Edit #3: I've updated gmpy2 to properly support slicing at the bit level of an xmpz. No change in performance but a much nice API. I have done a little tweaking and I've got the time down to about 37 seconds.

from __future__ import print_function
import time
import gmpy2

def prime_numbers(limit=1000000):
    '''Prime number generator. Yields the series
    2, 3, 5, 7, 11, 13, 17, 19, 23, 29 ...
    using Sieve of Eratosthenes.
    '''
    sub_limit = int(limit**0.5)
    flags = gmpy2.xmpz(1)
    flags[(limit>>1)+1] = True
    f_scan0 = flags.bit_scan0
    current = 0
    prime = 2
    while prime <= sub_limit:
        yield prime
        current += 1
        current = f_scan0(current)
        prime = 2 * current + 1
        flags[2*current*(current+1):limit>>1:prime] = True
    while prime <= limit:
        yield prime
        current += 1
        current = f_scan0(current)
        prime = 2 * current + 1

start = time.time()
result = list(prime_numbers(1000000000))
print(time.time() - start)
casevh
What settings have you used to install `gmpy`. It takes 500 seconds for limit=1e9 on my machine (for comparison, `primes_upto2()` from http://rosettacode.org/wiki/Sieve_of_Eratosthenes#Using_numpy takes me 30 seconds). I've just checkouted the code and run `python setup.py install`
J.F. Sebastian
@casevh: Thanks for the gmpy code. I'll give it a run after work today - I'm pretty impressed by the 2/3 reduced runtime.
Xavier Ho
That should be all you need to do to install it. I'm using 64-bit Ubuntu 10.04, 2.2Ghz Core2 Duo, GMP 5.01, and Python 3.1. Using the Ubuntu version of numpy, primes_upto2() takes 50 seconds on my computer so something is strange.
casevh
@casevh: I've noticed the 2nd variant of `prime_numbers()` causes my machine to swap. So it might ruin the benchmark. 64-bit Ubuntu 10.04, 2.6GHz i7, GMP 4.3.2 pgmpy 2.0.0a and python 2.6.4.
J.F. Sebastian
Since you are using Python 2.x, change range to xrange. That should fix the extreme memory usage. You might try compiling GMP 5.01 from source. IIRC, it has improved code for the newer Intel processors.
casevh
This answer has been the best so far; I'm giving gmpy a shot now. Would everyone be okay if I put in a comparison list of execution speed on my machine? I think other people might have trouble following this topic.

Data:
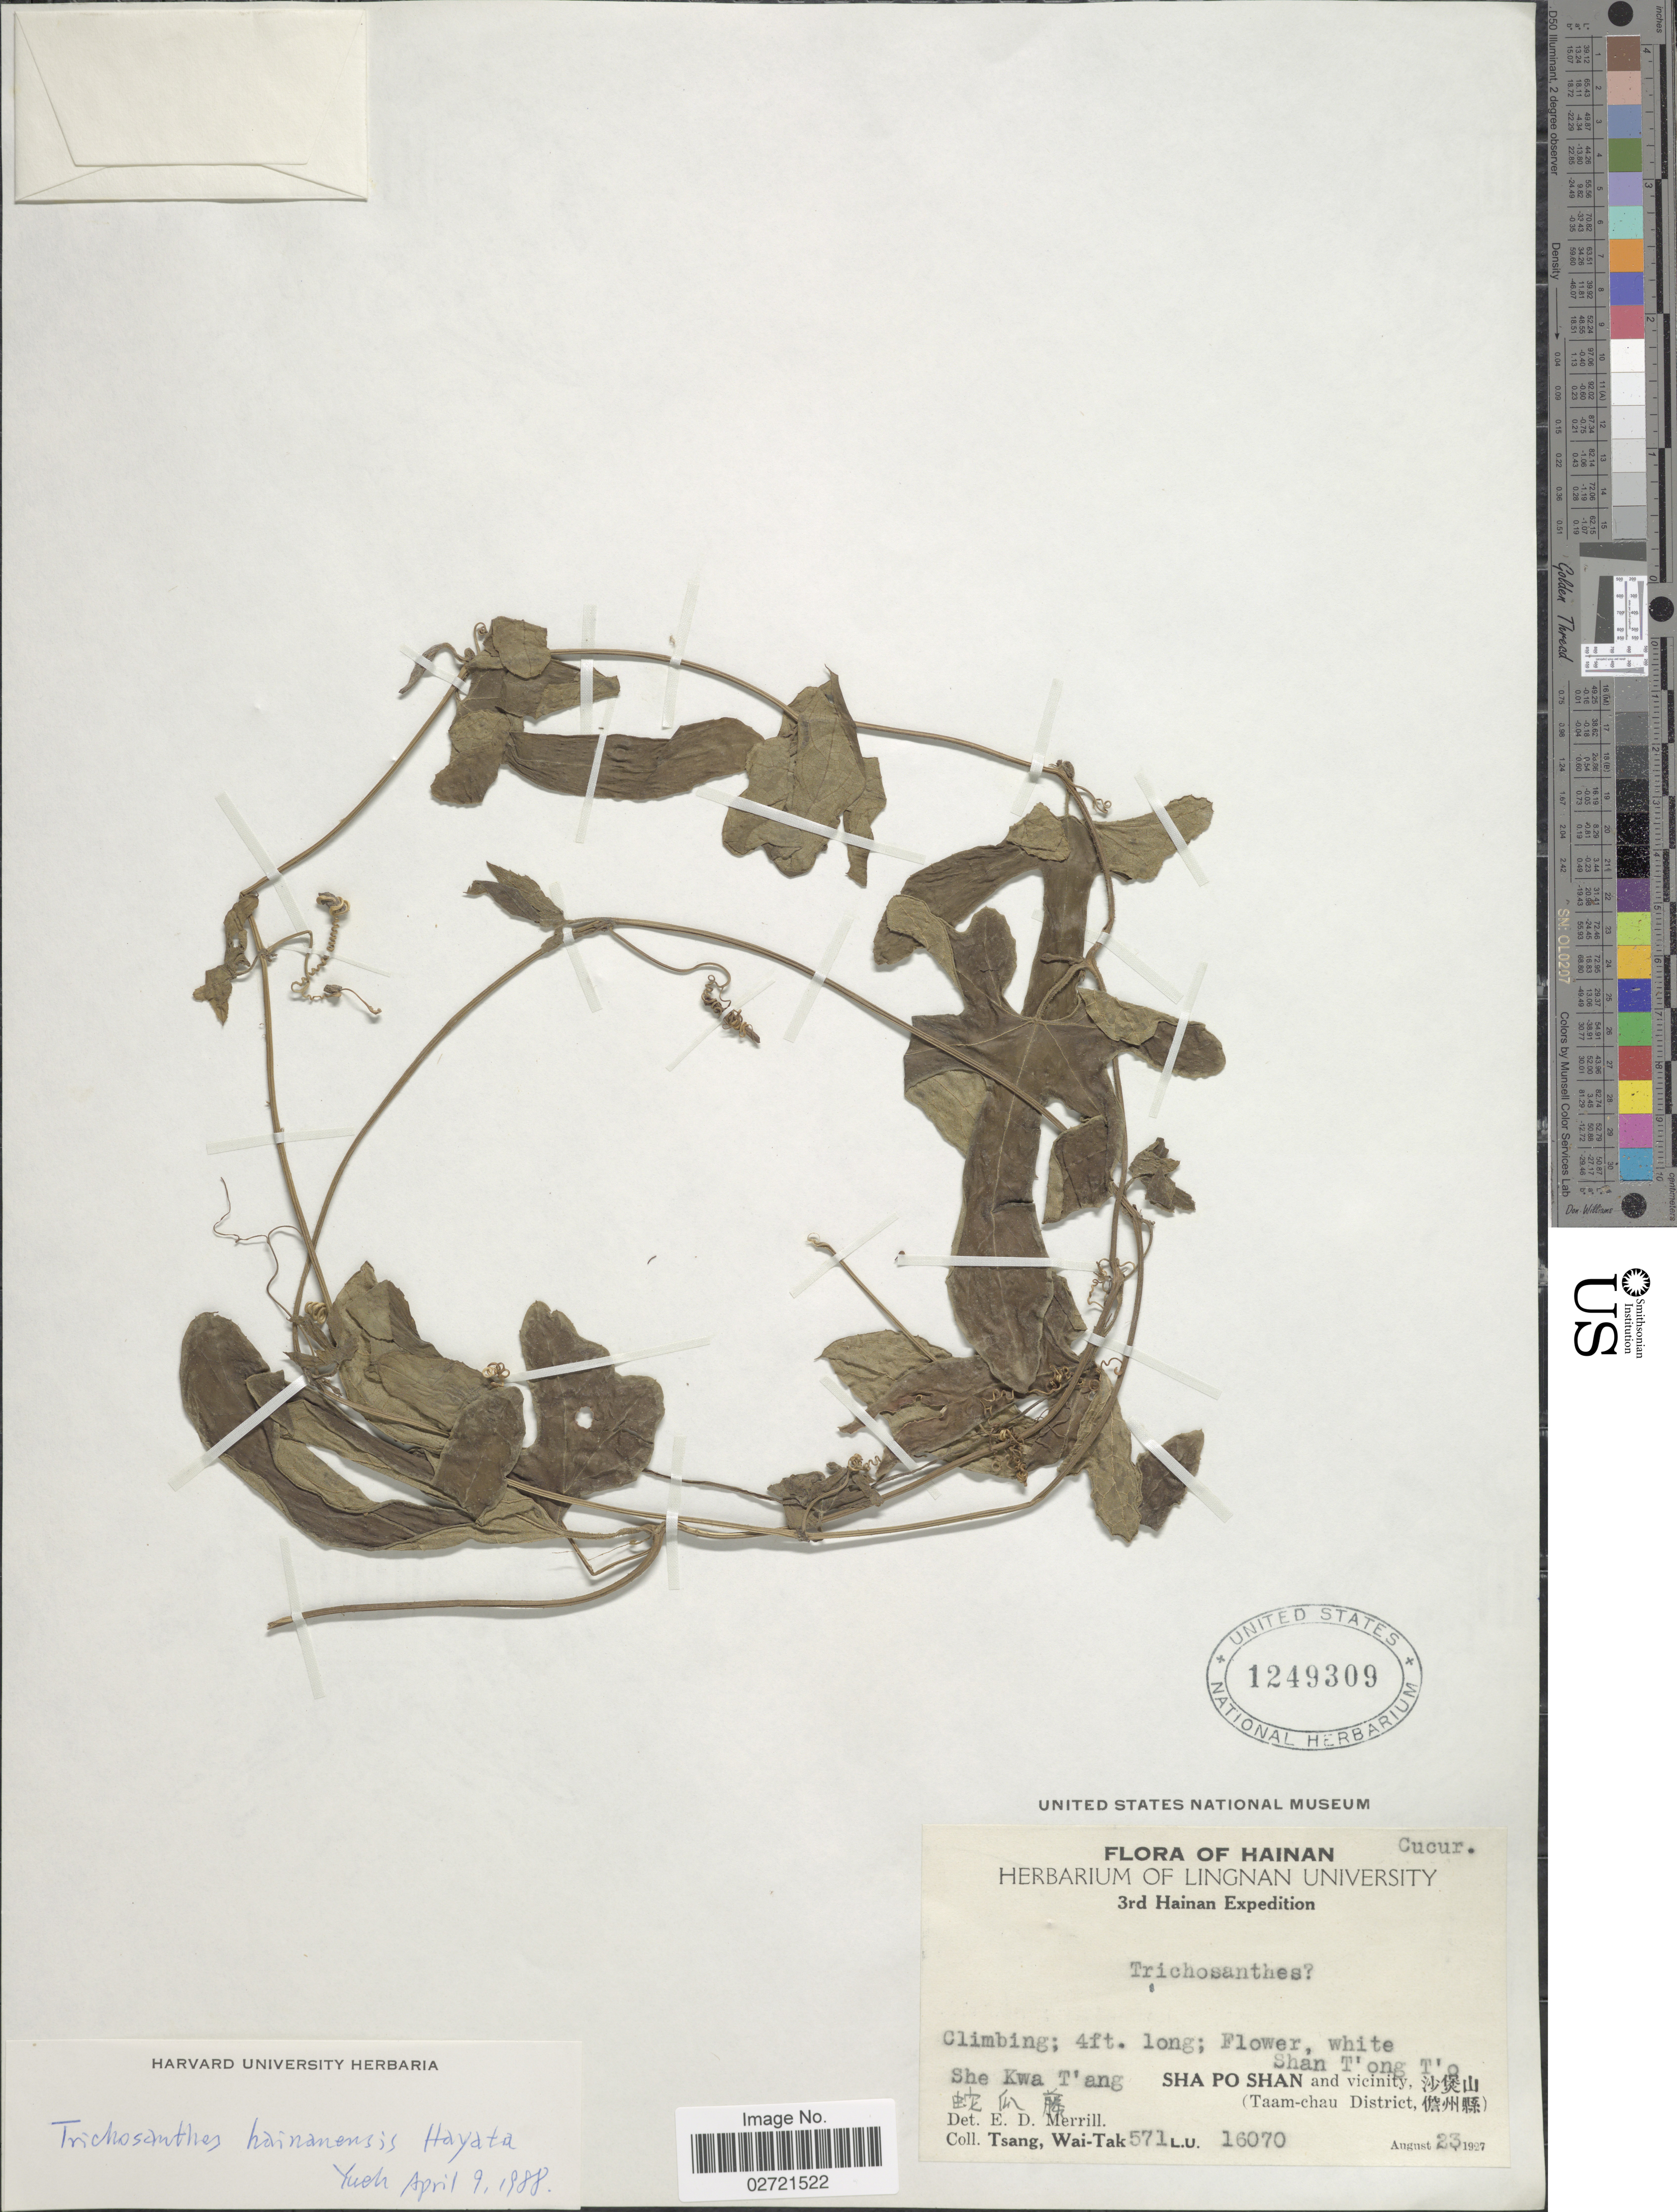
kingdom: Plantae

Required work:
A - According to the gmpy2 sieve thread, about how long did the code take to run after the author's tweaking?
B - Name every module that the import statements in the code of the gmpy2 sieve thread draw on.
C - Write the next part of the gmpy2 sieve thread, picking up right after its final sentence.

Results:
A - About 37 seconds.

B - __future__, time, gmpy2

C -
Xavier Ho
@casevh: I tried to checkout the development build 1.12, but I'm getting the following error when I tried to use `setup.py install` : `c:\users\hp\documents\coding\python\gmpy_1_12\src\gmpy.h(31) : fatal error C1083: Cannot open include file: 'gmp.h': No such file or directory`
Xavier Ho
gmpy is a wrapper for the GNU Multiple Precision library so that needs to be compiled. There are two files included that describe the Windows build process. You will also need to checkout the trunk version to get gmpy2. It will be identified at 2.0.0a. 1.12 is just a bug fix that will be released soon. For more assistance with building gmpy2, open an issue at the gmpy site.
casevh
@casevh: I've redone the benchmark: prime_numbers: `169.00` s and prime_numbers2: `95.53` s for `1e9`.
J.F. Sebastian
@casevh: gmp 5.0.1 produces the same results: prime_numbers: `166.93` prime_numbers2: `96.48` (I've double checked the version with `gmpy2.gmp_version()`).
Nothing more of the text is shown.